* **What to work on**:
What is needed is an exact copy of the records, with the images left out.

Machine-readable hardware designs:

-- Opening Marker --

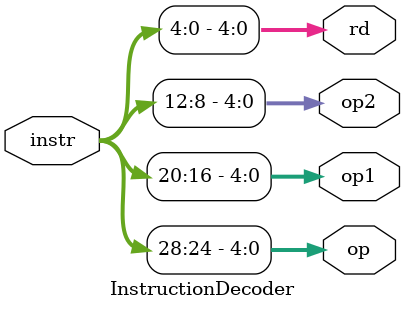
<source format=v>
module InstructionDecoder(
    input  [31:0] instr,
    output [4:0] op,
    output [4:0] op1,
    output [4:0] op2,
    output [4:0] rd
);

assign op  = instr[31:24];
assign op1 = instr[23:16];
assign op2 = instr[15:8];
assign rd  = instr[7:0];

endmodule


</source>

-- Closing Marker --

* **Answer box**:
<source format=v>
module InstructionDecoder(
    input  [31:0] instr,
    output [4:0] op,
    output [4:0] op1,
    output [4:0] op2,
    output [4:0] rd
);

assign op  = instr[31:24];
assign op1 = instr[23:16];
assign op2 = instr[15:8];
assign rd  = instr[7:0];

endmodule


</source>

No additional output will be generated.